In reaching this decision, the panel relied heavily on the California Supreme Court’s Armendariz v. Foundation Health Psychcare Servs., 24 Cal. 4th 83 (2000), a decision that defined the California standard for unconscionability at the time it was issued. Armendariz turned on the asymmetry of the at-issue arbitration provision, whereby the employer unilaterally got to determine which claims would be submitted to arbitration and which would be pursued in court. The court found such one-sidedness to be substantively unconscionable when presented in a contract of adhesion imposed by an employer on an employee, reasoning that, “[a]lthough parties are free to contract for asymmetrical remedies and arbitration clauses of varying scope, . . . the doctrine of unconscionability limits the extent to which a stronger party may, through a contract of adhesion, impose the arbitration forum on the weaker party without accepting that forum for itself.” Armendariz at 118. Reinforcing two prior appellate decisions, the court held that such arbitration agreements must have at least a “modicum of bilaterality” to be enforceable. Id. at 117.

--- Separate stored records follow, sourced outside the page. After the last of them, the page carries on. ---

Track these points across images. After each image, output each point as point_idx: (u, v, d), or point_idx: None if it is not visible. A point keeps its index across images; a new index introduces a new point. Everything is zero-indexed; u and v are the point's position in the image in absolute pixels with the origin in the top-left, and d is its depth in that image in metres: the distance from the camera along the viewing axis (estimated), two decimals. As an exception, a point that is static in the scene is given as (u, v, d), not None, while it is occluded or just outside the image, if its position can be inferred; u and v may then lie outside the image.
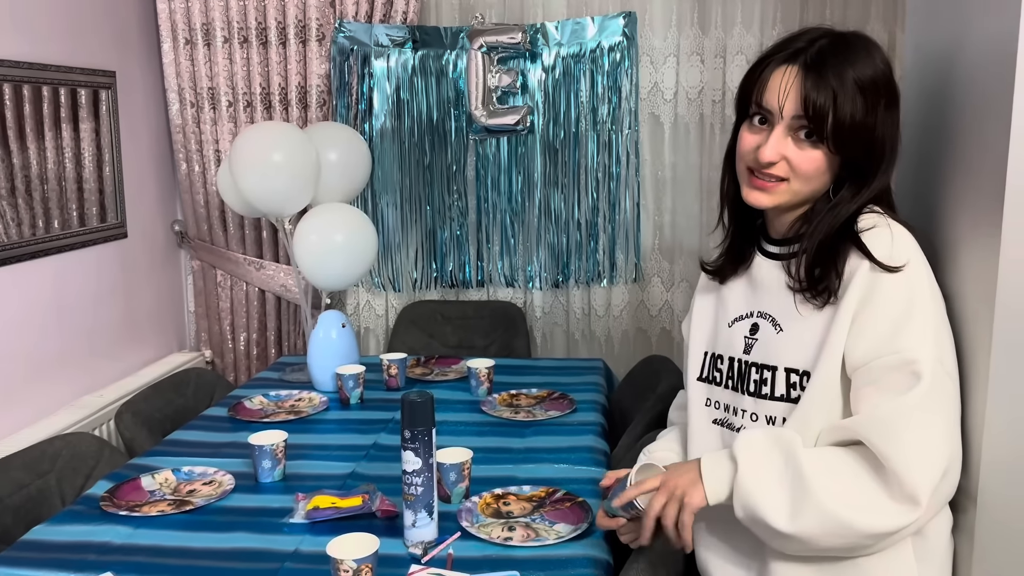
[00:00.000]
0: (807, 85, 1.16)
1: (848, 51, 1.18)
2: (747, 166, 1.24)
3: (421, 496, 1.39)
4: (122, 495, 1.63)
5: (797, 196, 1.22)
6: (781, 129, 1.19)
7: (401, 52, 2.70)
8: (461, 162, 2.76)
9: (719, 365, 1.34)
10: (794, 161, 1.19)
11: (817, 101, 1.15)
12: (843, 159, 1.19)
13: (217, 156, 2.81)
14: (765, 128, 1.21)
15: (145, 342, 2.80)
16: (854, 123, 1.16)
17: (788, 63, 1.19)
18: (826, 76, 1.16)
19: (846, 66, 1.16)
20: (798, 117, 1.17)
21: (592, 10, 2.66)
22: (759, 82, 1.21)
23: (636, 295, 2.79)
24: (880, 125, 1.18)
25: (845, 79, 1.15)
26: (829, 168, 1.20)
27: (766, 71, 1.21)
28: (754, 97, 1.22)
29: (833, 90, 1.15)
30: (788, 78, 1.18)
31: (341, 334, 2.28)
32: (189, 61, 2.77)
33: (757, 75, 1.23)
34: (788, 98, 1.17)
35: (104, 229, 2.57)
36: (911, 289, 1.13)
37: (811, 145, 1.18)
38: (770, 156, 1.19)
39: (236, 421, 2.03)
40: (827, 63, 1.16)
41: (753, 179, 1.23)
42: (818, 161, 1.19)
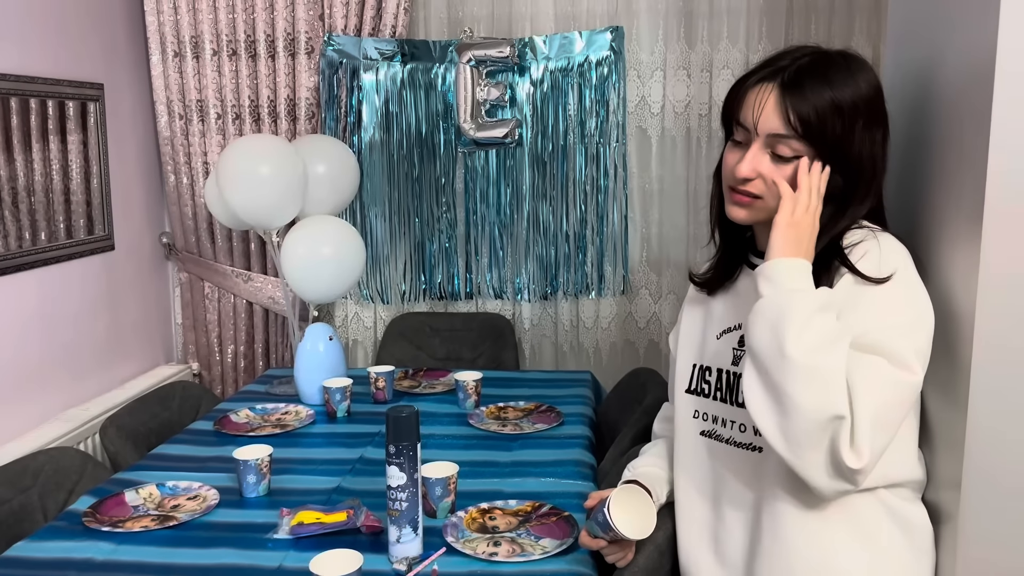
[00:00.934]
0: (784, 102, 1.17)
1: (829, 70, 1.19)
2: (728, 184, 1.25)
3: (406, 511, 1.39)
4: (105, 510, 1.61)
5: (772, 212, 1.22)
6: (757, 146, 1.20)
7: (390, 65, 2.70)
8: (450, 175, 2.77)
9: (707, 377, 1.34)
10: (768, 177, 1.20)
11: (790, 118, 1.16)
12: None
13: (205, 168, 2.81)
14: (744, 145, 1.23)
15: (132, 354, 2.79)
16: (830, 140, 1.17)
17: (766, 81, 1.20)
18: (802, 94, 1.17)
19: (823, 85, 1.17)
20: (773, 135, 1.18)
21: (580, 24, 2.67)
22: (737, 100, 1.23)
23: (624, 307, 2.80)
24: (858, 144, 1.19)
25: (821, 97, 1.16)
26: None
27: (743, 89, 1.22)
28: (733, 115, 1.24)
29: (814, 107, 1.16)
30: (763, 95, 1.19)
31: (328, 347, 2.27)
32: (178, 73, 2.77)
33: (735, 93, 1.24)
34: (762, 115, 1.19)
35: (91, 241, 2.57)
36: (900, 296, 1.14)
37: (787, 162, 1.19)
38: (745, 172, 1.20)
39: (222, 435, 2.03)
40: (804, 82, 1.17)
41: (733, 195, 1.24)
42: (792, 178, 1.19)
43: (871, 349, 1.11)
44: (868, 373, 1.09)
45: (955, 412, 1.17)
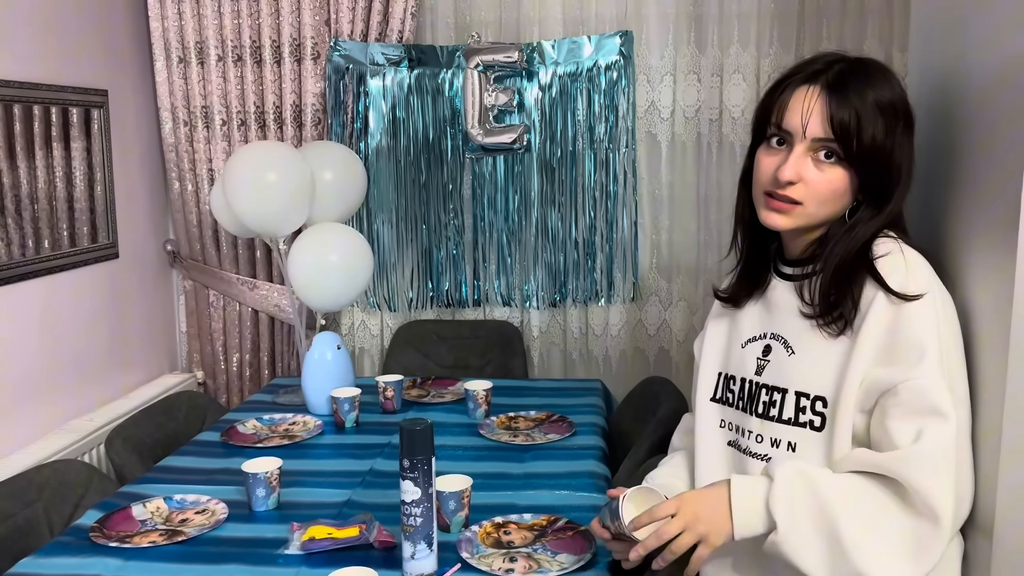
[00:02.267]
0: (832, 105, 1.16)
1: (867, 74, 1.18)
2: (764, 190, 1.22)
3: (420, 527, 1.36)
4: (112, 525, 1.58)
5: (812, 219, 1.21)
6: (801, 149, 1.18)
7: (397, 71, 2.68)
8: (457, 181, 2.74)
9: (731, 386, 1.32)
10: (812, 182, 1.18)
11: (843, 121, 1.15)
12: (861, 181, 1.19)
13: (210, 175, 2.78)
14: (783, 149, 1.20)
15: (136, 363, 2.76)
16: (875, 144, 1.16)
17: (809, 83, 1.19)
18: (849, 96, 1.16)
19: (867, 88, 1.16)
20: (820, 139, 1.17)
21: (589, 29, 2.65)
22: (779, 103, 1.21)
23: (634, 314, 2.77)
24: (897, 148, 1.18)
25: (866, 100, 1.16)
26: (846, 191, 1.19)
27: (786, 92, 1.20)
28: (773, 119, 1.21)
29: (856, 110, 1.15)
30: (811, 98, 1.17)
31: (336, 356, 2.24)
32: (182, 79, 2.75)
33: (776, 96, 1.22)
34: (812, 118, 1.17)
35: (95, 249, 2.54)
36: (931, 318, 1.12)
37: (830, 166, 1.18)
38: (790, 175, 1.18)
39: (229, 446, 1.99)
40: (848, 84, 1.16)
41: (770, 201, 1.22)
42: (836, 183, 1.18)
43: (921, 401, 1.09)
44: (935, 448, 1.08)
45: (989, 427, 1.14)
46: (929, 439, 1.08)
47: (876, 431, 1.15)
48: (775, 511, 1.11)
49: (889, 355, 1.13)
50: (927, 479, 1.07)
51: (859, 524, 1.09)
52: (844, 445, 1.16)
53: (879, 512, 1.10)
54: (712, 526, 1.13)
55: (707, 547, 1.14)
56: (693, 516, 1.14)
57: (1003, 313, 1.08)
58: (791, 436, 1.21)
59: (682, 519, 1.14)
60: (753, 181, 1.26)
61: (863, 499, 1.11)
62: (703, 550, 1.14)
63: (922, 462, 1.08)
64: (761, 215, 1.24)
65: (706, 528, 1.13)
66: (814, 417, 1.19)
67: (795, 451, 1.20)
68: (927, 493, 1.07)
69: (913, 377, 1.10)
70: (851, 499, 1.11)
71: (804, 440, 1.20)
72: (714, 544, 1.14)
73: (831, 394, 1.17)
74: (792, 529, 1.11)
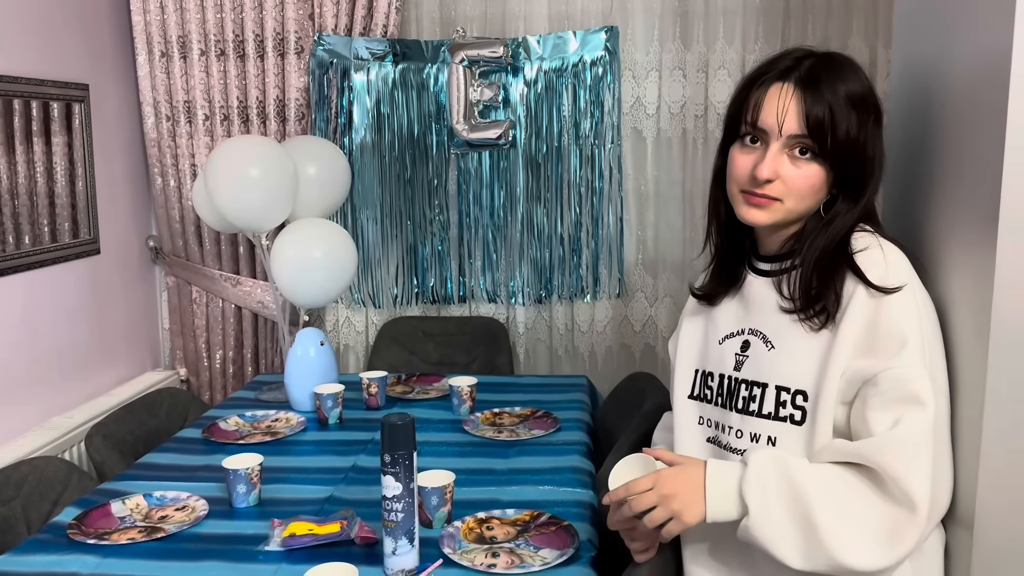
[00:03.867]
0: (806, 102, 1.16)
1: (837, 68, 1.19)
2: (740, 188, 1.22)
3: (402, 523, 1.35)
4: (91, 522, 1.56)
5: (791, 214, 1.22)
6: (777, 147, 1.18)
7: (381, 65, 2.66)
8: (443, 176, 2.73)
9: (709, 382, 1.32)
10: (789, 179, 1.18)
11: (818, 117, 1.15)
12: (837, 176, 1.19)
13: (193, 170, 2.76)
14: (758, 147, 1.20)
15: (118, 360, 2.74)
16: (849, 139, 1.16)
17: (782, 80, 1.18)
18: (822, 92, 1.16)
19: (838, 82, 1.17)
20: (796, 135, 1.17)
21: (574, 24, 2.64)
22: (752, 102, 1.20)
23: (620, 310, 2.76)
24: (870, 141, 1.19)
25: (839, 95, 1.16)
26: (823, 185, 1.20)
27: (759, 90, 1.20)
28: (747, 117, 1.21)
29: (830, 106, 1.15)
30: (785, 96, 1.17)
31: (319, 352, 2.23)
32: (165, 74, 2.73)
33: (749, 95, 1.21)
34: (787, 116, 1.17)
35: (76, 245, 2.51)
36: (912, 309, 1.13)
37: (806, 162, 1.18)
38: (767, 174, 1.18)
39: (211, 443, 1.98)
40: (821, 80, 1.17)
41: (748, 197, 1.22)
42: (812, 178, 1.19)
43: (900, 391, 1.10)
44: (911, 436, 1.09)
45: (969, 419, 1.14)
46: (906, 426, 1.09)
47: (856, 421, 1.15)
48: (747, 496, 1.12)
49: (870, 346, 1.13)
50: (902, 465, 1.07)
51: (833, 510, 1.09)
52: (825, 438, 1.16)
53: (854, 499, 1.10)
54: (685, 505, 1.13)
55: (678, 524, 1.14)
56: (669, 492, 1.14)
57: (983, 306, 1.08)
58: (771, 431, 1.21)
59: (657, 493, 1.15)
60: (728, 179, 1.26)
61: (838, 486, 1.11)
62: (674, 526, 1.14)
63: (898, 448, 1.08)
64: (739, 211, 1.24)
65: (679, 506, 1.14)
66: (795, 411, 1.19)
67: (775, 445, 1.20)
68: (902, 479, 1.07)
69: (893, 366, 1.10)
70: (825, 486, 1.11)
71: (785, 434, 1.19)
72: (686, 522, 1.14)
73: (812, 388, 1.17)
74: (764, 515, 1.11)
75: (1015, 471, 1.08)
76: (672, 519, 1.14)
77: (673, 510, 1.13)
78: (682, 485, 1.14)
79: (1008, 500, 1.09)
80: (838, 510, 1.09)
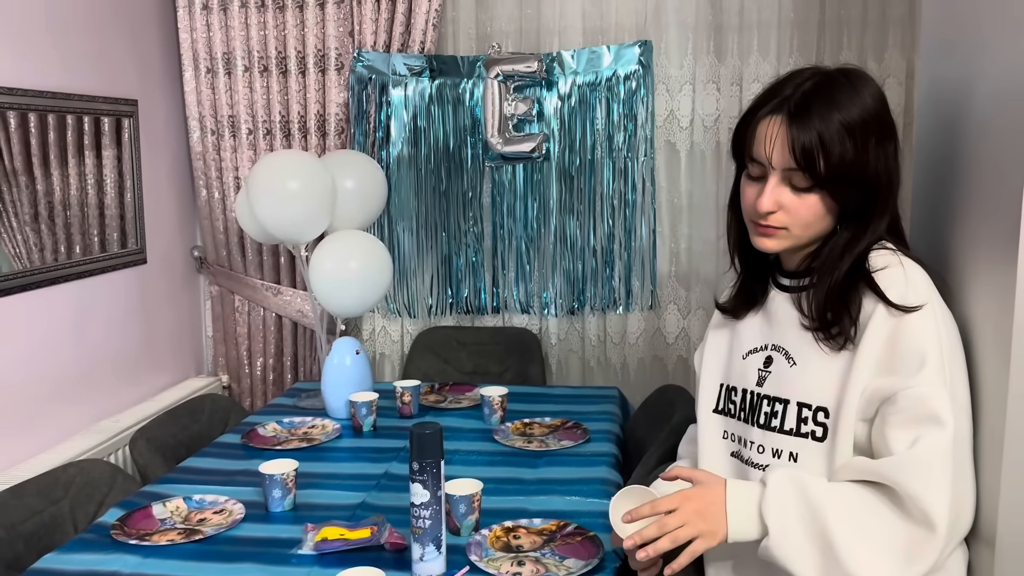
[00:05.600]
0: (793, 134, 1.16)
1: (833, 92, 1.18)
2: (749, 218, 1.25)
3: (429, 529, 1.38)
4: (133, 523, 1.63)
5: (800, 240, 1.23)
6: (775, 179, 1.20)
7: (419, 81, 2.72)
8: (477, 189, 2.77)
9: (733, 397, 1.33)
10: (791, 208, 1.20)
11: (804, 148, 1.15)
12: (840, 200, 1.19)
13: (236, 183, 2.84)
14: (761, 178, 1.22)
15: (164, 367, 2.82)
16: (844, 165, 1.16)
17: (773, 113, 1.19)
18: (811, 122, 1.16)
19: (831, 109, 1.16)
20: (789, 168, 1.18)
21: (608, 39, 2.67)
22: (749, 135, 1.22)
23: (652, 322, 2.77)
24: (873, 162, 1.18)
25: (831, 123, 1.15)
26: (828, 211, 1.20)
27: (752, 124, 1.21)
28: (745, 149, 1.23)
29: (820, 135, 1.15)
30: (773, 129, 1.18)
31: (355, 361, 2.28)
32: (210, 89, 2.81)
33: (745, 127, 1.23)
34: (775, 149, 1.18)
35: (125, 255, 2.60)
36: (932, 328, 1.13)
37: (807, 191, 1.19)
38: (767, 206, 1.20)
39: (249, 448, 2.04)
40: (811, 109, 1.16)
41: (757, 227, 1.24)
42: (815, 206, 1.19)
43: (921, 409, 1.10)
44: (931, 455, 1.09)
45: (991, 438, 1.14)
46: (925, 445, 1.09)
47: (876, 439, 1.15)
48: (767, 516, 1.13)
49: (890, 365, 1.13)
50: (920, 484, 1.08)
51: (851, 529, 1.09)
52: (845, 455, 1.16)
53: (871, 518, 1.10)
54: (710, 525, 1.15)
55: (703, 543, 1.15)
56: (694, 512, 1.15)
57: (1004, 325, 1.08)
58: (793, 447, 1.22)
59: (682, 514, 1.15)
60: (741, 208, 1.28)
61: (856, 505, 1.12)
62: (699, 545, 1.15)
63: (916, 467, 1.08)
64: (753, 240, 1.26)
65: (705, 526, 1.15)
66: (816, 428, 1.20)
67: (796, 461, 1.21)
68: (920, 498, 1.07)
69: (912, 385, 1.11)
70: (843, 505, 1.11)
71: (806, 451, 1.20)
72: (710, 543, 1.15)
73: (833, 405, 1.18)
74: (783, 534, 1.12)
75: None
76: (698, 537, 1.15)
77: (700, 529, 1.15)
78: (707, 505, 1.16)
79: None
80: (856, 529, 1.10)
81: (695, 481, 1.20)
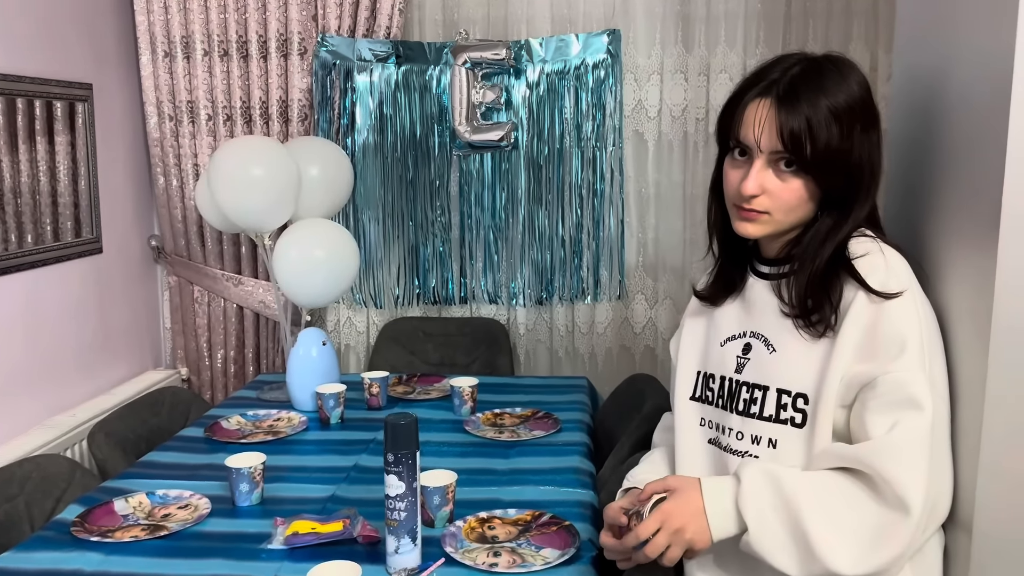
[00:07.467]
0: (781, 118, 1.16)
1: (821, 78, 1.18)
2: (732, 202, 1.25)
3: (404, 521, 1.36)
4: (94, 520, 1.57)
5: (782, 225, 1.23)
6: (760, 162, 1.20)
7: (384, 67, 2.67)
8: (444, 178, 2.74)
9: (711, 384, 1.33)
10: (775, 192, 1.20)
11: (793, 132, 1.15)
12: (823, 186, 1.19)
13: (195, 170, 2.77)
14: (746, 161, 1.21)
15: (120, 359, 2.74)
16: (830, 150, 1.16)
17: (761, 96, 1.19)
18: (799, 107, 1.16)
19: (819, 94, 1.16)
20: (775, 151, 1.17)
21: (576, 27, 2.65)
22: (735, 117, 1.22)
23: (620, 312, 2.77)
24: (857, 148, 1.18)
25: (819, 107, 1.16)
26: (811, 197, 1.21)
27: (740, 106, 1.21)
28: (732, 132, 1.22)
29: (807, 119, 1.15)
30: (762, 112, 1.18)
31: (321, 352, 2.24)
32: (168, 74, 2.73)
33: (733, 110, 1.23)
34: (764, 132, 1.18)
35: (79, 244, 2.52)
36: (912, 314, 1.13)
37: (791, 175, 1.19)
38: (752, 189, 1.19)
39: (213, 442, 1.98)
40: (799, 93, 1.17)
41: (740, 212, 1.23)
42: (799, 191, 1.19)
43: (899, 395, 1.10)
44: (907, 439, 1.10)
45: (969, 424, 1.15)
46: (902, 429, 1.09)
47: (854, 424, 1.16)
48: (744, 512, 1.14)
49: (870, 351, 1.14)
50: (897, 468, 1.08)
51: (823, 518, 1.10)
52: (825, 441, 1.17)
53: (841, 503, 1.11)
54: (695, 533, 1.16)
55: (694, 552, 1.17)
56: (679, 526, 1.16)
57: (983, 311, 1.09)
58: (772, 433, 1.22)
59: (666, 533, 1.16)
60: (724, 192, 1.27)
61: (829, 493, 1.12)
62: (690, 555, 1.17)
63: (892, 451, 1.09)
64: (734, 225, 1.26)
65: (690, 536, 1.16)
66: (795, 414, 1.20)
67: (776, 448, 1.21)
68: (896, 482, 1.08)
69: (892, 370, 1.11)
70: (815, 493, 1.12)
71: (785, 437, 1.20)
72: (700, 549, 1.17)
73: (812, 391, 1.18)
74: (762, 528, 1.13)
75: (1014, 474, 1.09)
76: (688, 550, 1.16)
77: (686, 541, 1.16)
78: (688, 516, 1.16)
79: (1007, 503, 1.10)
80: (826, 516, 1.10)
81: (668, 489, 1.20)
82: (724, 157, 1.28)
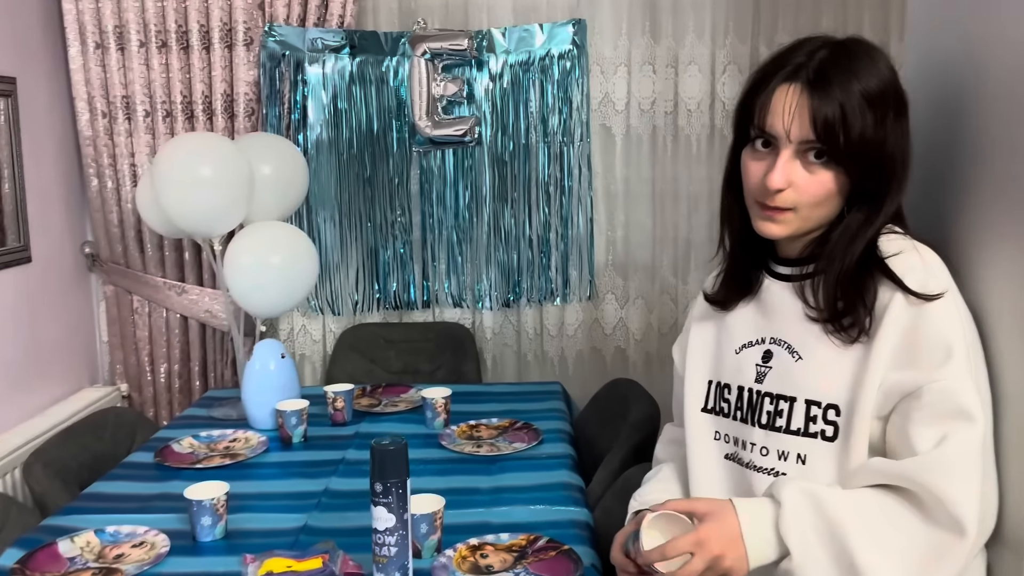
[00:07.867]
0: (813, 104, 1.07)
1: (851, 61, 1.09)
2: (755, 199, 1.14)
3: (395, 557, 1.23)
4: (36, 565, 1.40)
5: (808, 223, 1.13)
6: (788, 153, 1.09)
7: (337, 58, 2.52)
8: (404, 176, 2.60)
9: (726, 395, 1.23)
10: (802, 186, 1.10)
11: (827, 120, 1.06)
12: (855, 178, 1.10)
13: (133, 171, 2.57)
14: (769, 152, 1.11)
15: (53, 377, 2.52)
16: (864, 139, 1.07)
17: (789, 81, 1.09)
18: (832, 92, 1.06)
19: (851, 79, 1.07)
20: (806, 140, 1.08)
21: (540, 17, 2.54)
22: (760, 104, 1.11)
23: (590, 313, 2.68)
24: (890, 138, 1.10)
25: (852, 93, 1.06)
26: (840, 191, 1.11)
27: (766, 92, 1.10)
28: (756, 120, 1.12)
29: (841, 106, 1.06)
30: (792, 99, 1.08)
31: (280, 365, 2.08)
32: (100, 67, 2.53)
33: (757, 96, 1.12)
34: (795, 121, 1.08)
35: (5, 253, 2.30)
36: (955, 317, 1.06)
37: (821, 167, 1.09)
38: (778, 183, 1.09)
39: (165, 468, 1.82)
40: (831, 78, 1.07)
41: (763, 210, 1.13)
42: (828, 184, 1.10)
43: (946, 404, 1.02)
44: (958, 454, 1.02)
45: (1014, 433, 1.07)
46: (953, 443, 1.01)
47: (894, 437, 1.07)
48: (787, 538, 1.03)
49: (910, 357, 1.05)
50: (950, 486, 1.00)
51: (870, 542, 1.01)
52: (859, 455, 1.08)
53: (893, 529, 1.03)
54: (733, 560, 1.04)
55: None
56: (716, 554, 1.04)
57: (1020, 310, 1.02)
58: (800, 448, 1.12)
59: (703, 559, 1.04)
60: (744, 187, 1.17)
61: (874, 514, 1.03)
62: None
63: (945, 468, 1.01)
64: (756, 224, 1.15)
65: (729, 563, 1.04)
66: (826, 427, 1.11)
67: (805, 464, 1.12)
68: (950, 501, 1.00)
69: (938, 379, 1.03)
70: (860, 516, 1.03)
71: (815, 451, 1.11)
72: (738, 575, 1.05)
73: (845, 402, 1.09)
74: (805, 555, 1.03)
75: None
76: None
77: (725, 569, 1.04)
78: (727, 542, 1.05)
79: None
80: (872, 539, 1.02)
81: (697, 513, 1.09)
82: (739, 147, 1.17)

Similarly, in Compton, the at-issue arbitration provision, along with other one-sided terms, enumerated the types of claims that could and could not be submitted to arbitration. The employer included claims most likely to be brought by employees, while excluding claims most likely to be brought by the employer, thus allowing the employer to litigate in court claims that were important to it, while forcing employees into arbitration on claims most important to them. Compton slip op. at 4-5. After discussing the provision’s many asymmetric terms, all of which accrued to the defendant employer’s benefit, the 2-1 Compton majority reversed the trial court and found the at-issue arbitration clause unconscionable. Id. at 17-22. Because the Compton majority reversed the trial court’s finding as to unconscionability, it did not address two additional grounds also offered for reversal: that the defendant waived any entitlement to arbitration and that the ability to bring class actions is protected concerted action under the National Labor Relations Act. Id. at 9-10.

The majority rejected the defendant’s contention that the Armendariz “bilaterality rule” imposes a requirement of “perfect mutuality of obligation” on arbitration contracts, but not contracts generally, thereby uniquely burdening arbitration contracts in contravention of AT&T v. Concepcion. See id. at 18-22. After extensively citing to and quoting from Armendariz, Justice Laurence D. Rubin (writing for the Compton majority and joined by Justice Madeline Flier) explained that: “Concepcion did not discuss the modicum of bilaterality standard adopted by Armendariz . . . [or] overrule Armendariz. We . . . are therefore bound to . . . apply Armendariz to this case. Accordingly, we conclude that Concepcion does not apply to invalidate Armendariz’s modicum of bilaterality rule, at least in this context.” Compton slip op. at 21 (internal citation omitted).

In dissent, Justice Tricia Bigelow found the at-issue arbitration terms entirely symmetric as to the wage and hour claims brought by the plaintiff, and concluded that the arbitration provision therefore “binds [the parties] equally.” See Compton dissent at 4. Additionally, Justice Bigelow noted that any one-sided carve-outs as to certain claims could easily be severed from the agreement. Id.

Bigelow also cited with approval the decision of the Second Appellate District, Division Two (Compton was decided within Division Eight) in Iskanian v. CLS Transp. Los Angeles, LLC, holding that a mandatory waiver of class claims does not render an arbitration agreement imposed by an employer on an employee unconscionable. The California Supreme Court has granted review in Iskanian, which is expected to reconcile the application of Concepcion in the employment context.